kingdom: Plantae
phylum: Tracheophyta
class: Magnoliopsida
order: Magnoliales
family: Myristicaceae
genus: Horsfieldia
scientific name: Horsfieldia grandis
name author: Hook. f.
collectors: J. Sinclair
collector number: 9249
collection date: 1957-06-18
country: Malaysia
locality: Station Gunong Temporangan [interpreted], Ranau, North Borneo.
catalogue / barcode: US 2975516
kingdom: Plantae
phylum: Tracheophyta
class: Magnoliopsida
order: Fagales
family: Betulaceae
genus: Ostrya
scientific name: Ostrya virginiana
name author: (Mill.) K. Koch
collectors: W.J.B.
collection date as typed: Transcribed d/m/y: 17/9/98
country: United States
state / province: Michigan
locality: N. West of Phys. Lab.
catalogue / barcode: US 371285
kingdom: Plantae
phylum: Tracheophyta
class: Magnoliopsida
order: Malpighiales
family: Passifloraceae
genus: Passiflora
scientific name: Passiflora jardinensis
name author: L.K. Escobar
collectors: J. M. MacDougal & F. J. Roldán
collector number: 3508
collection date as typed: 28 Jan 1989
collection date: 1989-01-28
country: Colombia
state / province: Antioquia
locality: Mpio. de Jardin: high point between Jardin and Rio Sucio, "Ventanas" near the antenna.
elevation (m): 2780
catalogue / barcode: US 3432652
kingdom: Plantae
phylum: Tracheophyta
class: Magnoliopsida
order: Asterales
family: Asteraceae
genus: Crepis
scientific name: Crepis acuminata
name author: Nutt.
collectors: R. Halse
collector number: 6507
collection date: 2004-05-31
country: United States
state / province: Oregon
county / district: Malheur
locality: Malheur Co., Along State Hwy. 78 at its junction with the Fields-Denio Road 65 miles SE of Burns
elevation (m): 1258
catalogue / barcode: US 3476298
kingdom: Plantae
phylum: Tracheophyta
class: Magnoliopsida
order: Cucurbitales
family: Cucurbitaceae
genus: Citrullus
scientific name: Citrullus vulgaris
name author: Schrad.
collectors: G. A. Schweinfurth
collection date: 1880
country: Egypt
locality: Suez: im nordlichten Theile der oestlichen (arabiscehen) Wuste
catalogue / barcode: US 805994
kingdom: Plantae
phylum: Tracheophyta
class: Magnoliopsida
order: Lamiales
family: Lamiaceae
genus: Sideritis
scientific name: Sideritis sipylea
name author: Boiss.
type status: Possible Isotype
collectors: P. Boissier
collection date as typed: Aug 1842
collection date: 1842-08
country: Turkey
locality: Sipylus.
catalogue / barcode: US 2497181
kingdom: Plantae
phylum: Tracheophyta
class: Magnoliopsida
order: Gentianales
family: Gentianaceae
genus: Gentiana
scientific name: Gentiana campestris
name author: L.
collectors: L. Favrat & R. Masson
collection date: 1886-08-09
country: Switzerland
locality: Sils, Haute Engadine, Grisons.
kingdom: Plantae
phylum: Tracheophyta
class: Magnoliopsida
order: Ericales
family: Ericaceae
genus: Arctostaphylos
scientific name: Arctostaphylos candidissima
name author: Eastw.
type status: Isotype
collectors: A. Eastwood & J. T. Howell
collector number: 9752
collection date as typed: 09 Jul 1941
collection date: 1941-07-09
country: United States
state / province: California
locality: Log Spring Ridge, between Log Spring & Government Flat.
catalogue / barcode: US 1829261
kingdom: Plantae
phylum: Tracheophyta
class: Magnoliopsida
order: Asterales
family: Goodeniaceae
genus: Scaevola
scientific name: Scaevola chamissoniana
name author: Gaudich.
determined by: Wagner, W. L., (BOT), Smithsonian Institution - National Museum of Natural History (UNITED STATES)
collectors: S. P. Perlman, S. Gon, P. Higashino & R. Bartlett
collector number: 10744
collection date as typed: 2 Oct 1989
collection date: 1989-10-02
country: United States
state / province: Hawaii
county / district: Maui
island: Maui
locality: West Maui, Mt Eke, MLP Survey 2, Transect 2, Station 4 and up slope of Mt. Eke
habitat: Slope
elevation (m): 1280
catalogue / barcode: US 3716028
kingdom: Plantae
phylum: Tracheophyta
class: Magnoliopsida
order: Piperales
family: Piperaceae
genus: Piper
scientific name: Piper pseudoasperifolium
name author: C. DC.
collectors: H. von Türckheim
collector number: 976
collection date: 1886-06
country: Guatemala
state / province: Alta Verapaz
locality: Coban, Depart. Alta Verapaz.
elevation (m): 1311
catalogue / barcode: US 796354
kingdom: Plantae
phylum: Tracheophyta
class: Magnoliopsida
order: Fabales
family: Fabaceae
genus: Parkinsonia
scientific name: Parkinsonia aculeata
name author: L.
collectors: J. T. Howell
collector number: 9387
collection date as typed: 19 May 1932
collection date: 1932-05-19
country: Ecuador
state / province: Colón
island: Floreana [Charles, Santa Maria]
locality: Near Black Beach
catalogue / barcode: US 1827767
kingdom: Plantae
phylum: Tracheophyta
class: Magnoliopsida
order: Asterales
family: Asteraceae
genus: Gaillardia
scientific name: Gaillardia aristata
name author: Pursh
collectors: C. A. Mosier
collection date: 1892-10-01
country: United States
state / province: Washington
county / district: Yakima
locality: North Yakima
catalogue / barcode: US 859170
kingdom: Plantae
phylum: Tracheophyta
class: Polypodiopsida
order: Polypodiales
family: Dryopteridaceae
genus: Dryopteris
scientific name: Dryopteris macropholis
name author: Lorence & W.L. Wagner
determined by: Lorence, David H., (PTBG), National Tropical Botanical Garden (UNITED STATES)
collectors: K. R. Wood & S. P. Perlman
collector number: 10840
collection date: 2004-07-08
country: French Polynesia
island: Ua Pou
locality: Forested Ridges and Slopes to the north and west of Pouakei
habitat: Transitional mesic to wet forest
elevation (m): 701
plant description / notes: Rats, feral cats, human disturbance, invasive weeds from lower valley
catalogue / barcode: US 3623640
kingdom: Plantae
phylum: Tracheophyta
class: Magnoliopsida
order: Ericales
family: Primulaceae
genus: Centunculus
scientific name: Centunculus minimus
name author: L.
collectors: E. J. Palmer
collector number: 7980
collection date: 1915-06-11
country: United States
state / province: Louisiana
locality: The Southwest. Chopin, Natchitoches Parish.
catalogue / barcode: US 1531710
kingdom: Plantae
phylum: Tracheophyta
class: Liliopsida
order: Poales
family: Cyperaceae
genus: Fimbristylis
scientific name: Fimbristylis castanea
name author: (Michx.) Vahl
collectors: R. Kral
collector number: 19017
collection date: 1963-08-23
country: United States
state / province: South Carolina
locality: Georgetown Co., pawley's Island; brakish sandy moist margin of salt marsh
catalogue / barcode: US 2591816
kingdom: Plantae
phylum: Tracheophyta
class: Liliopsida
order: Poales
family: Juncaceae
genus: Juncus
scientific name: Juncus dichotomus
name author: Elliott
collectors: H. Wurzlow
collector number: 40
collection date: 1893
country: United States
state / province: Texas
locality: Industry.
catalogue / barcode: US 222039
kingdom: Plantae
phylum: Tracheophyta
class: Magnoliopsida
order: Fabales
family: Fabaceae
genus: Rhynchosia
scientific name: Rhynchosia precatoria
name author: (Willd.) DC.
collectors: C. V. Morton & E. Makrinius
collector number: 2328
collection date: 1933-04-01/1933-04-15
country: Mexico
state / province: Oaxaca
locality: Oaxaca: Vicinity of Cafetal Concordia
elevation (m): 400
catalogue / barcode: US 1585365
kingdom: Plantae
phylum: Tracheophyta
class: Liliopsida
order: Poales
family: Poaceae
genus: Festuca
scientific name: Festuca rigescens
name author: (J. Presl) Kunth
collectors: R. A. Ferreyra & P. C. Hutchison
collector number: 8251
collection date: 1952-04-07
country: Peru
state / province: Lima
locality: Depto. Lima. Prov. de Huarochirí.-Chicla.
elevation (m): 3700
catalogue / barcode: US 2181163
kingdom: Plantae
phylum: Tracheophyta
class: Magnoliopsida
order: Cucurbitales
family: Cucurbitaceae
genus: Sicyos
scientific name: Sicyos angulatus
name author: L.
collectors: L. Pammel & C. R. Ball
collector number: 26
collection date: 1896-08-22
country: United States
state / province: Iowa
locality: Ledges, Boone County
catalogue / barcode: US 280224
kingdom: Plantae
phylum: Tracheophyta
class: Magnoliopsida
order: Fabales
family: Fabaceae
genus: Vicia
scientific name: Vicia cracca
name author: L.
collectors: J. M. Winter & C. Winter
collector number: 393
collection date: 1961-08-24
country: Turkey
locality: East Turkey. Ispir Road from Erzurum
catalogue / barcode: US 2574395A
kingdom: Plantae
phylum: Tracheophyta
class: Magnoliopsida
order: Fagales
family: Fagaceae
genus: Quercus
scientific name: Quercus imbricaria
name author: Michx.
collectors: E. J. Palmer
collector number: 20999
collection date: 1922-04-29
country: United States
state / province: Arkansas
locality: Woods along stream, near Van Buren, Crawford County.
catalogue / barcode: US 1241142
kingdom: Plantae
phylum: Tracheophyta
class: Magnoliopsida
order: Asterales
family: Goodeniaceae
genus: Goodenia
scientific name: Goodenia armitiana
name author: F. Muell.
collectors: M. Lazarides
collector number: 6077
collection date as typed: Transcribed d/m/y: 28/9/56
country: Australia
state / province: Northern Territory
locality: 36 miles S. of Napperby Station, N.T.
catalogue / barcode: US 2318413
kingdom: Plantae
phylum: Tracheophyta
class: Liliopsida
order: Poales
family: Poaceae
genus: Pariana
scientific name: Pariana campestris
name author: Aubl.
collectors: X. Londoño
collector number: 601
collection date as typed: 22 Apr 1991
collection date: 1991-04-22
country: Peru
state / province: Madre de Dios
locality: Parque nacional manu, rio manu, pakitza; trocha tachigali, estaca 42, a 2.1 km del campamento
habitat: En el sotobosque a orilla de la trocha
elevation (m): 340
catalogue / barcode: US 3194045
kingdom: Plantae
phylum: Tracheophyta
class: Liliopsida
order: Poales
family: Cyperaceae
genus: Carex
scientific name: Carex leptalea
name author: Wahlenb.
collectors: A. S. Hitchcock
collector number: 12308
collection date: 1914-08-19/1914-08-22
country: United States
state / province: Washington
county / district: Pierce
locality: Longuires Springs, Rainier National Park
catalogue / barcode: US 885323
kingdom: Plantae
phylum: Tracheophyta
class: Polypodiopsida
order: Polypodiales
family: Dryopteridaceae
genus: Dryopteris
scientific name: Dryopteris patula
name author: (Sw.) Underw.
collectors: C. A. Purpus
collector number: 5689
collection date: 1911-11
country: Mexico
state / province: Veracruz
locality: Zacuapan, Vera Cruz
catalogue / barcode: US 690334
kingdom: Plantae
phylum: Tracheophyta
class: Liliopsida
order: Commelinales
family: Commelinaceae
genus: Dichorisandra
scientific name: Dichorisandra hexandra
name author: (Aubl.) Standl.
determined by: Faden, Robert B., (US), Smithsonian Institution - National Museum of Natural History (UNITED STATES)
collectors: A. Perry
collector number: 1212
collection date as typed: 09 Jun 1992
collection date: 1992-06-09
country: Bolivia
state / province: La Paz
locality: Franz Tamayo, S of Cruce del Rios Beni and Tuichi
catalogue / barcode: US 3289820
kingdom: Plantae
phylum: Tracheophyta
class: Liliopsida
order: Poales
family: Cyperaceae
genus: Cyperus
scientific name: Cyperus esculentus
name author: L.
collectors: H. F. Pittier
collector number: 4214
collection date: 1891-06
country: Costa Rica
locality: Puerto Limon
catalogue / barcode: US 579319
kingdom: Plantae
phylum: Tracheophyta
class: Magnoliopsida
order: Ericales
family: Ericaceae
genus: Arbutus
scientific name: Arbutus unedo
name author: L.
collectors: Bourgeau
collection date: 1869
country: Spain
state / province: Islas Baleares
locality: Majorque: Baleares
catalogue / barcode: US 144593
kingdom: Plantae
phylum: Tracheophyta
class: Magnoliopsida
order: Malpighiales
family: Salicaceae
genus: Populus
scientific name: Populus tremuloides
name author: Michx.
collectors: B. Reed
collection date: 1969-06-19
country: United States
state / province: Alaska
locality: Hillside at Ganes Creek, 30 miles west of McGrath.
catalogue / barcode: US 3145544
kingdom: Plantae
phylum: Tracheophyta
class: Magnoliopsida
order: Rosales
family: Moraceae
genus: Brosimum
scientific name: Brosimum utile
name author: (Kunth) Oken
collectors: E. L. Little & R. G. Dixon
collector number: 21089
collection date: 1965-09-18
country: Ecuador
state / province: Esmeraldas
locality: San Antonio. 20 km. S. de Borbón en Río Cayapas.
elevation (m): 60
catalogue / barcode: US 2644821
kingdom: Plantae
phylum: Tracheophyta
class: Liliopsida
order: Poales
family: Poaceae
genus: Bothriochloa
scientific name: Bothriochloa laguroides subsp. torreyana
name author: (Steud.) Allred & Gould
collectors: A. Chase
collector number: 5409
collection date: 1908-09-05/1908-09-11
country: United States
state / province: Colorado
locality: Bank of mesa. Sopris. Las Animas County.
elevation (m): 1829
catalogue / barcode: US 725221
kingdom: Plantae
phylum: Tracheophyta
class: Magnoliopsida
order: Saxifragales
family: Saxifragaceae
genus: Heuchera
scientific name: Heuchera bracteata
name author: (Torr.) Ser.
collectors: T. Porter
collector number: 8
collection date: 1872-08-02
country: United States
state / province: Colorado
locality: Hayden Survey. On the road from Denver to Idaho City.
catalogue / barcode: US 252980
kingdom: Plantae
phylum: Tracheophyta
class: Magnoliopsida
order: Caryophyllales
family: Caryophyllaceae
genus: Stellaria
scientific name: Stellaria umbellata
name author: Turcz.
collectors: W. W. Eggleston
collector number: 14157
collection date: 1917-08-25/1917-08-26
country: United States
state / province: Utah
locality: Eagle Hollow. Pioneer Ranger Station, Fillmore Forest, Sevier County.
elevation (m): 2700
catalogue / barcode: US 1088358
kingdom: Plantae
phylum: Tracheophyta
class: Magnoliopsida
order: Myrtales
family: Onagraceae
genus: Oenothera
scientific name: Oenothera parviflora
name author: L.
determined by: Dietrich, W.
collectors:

....

Problem to solve:
Format the part of the data above that opens with the line containing "collection date: 1932-05-19" and closes with the line containing "scientific name: Gaillardia aristata" as a numbered list, including both of those lines and omitting any blank lines.

Problem solution:
1. collection date: 1932-05-19
2. country: Ecuador
3. state / province: Colón
4. island: Floreana [Charles, Santa Maria]
5. locality: Near Black Beach
6. catalogue / barcode: US 1827767
7. kingdom: Plantae
8. phylum: Tracheophyta
9. class: Magnoliopsida
10. order: Asterales
11. family: Asteraceae
12. genus: Gaillardia
13. scientific name: Gaillardia aristata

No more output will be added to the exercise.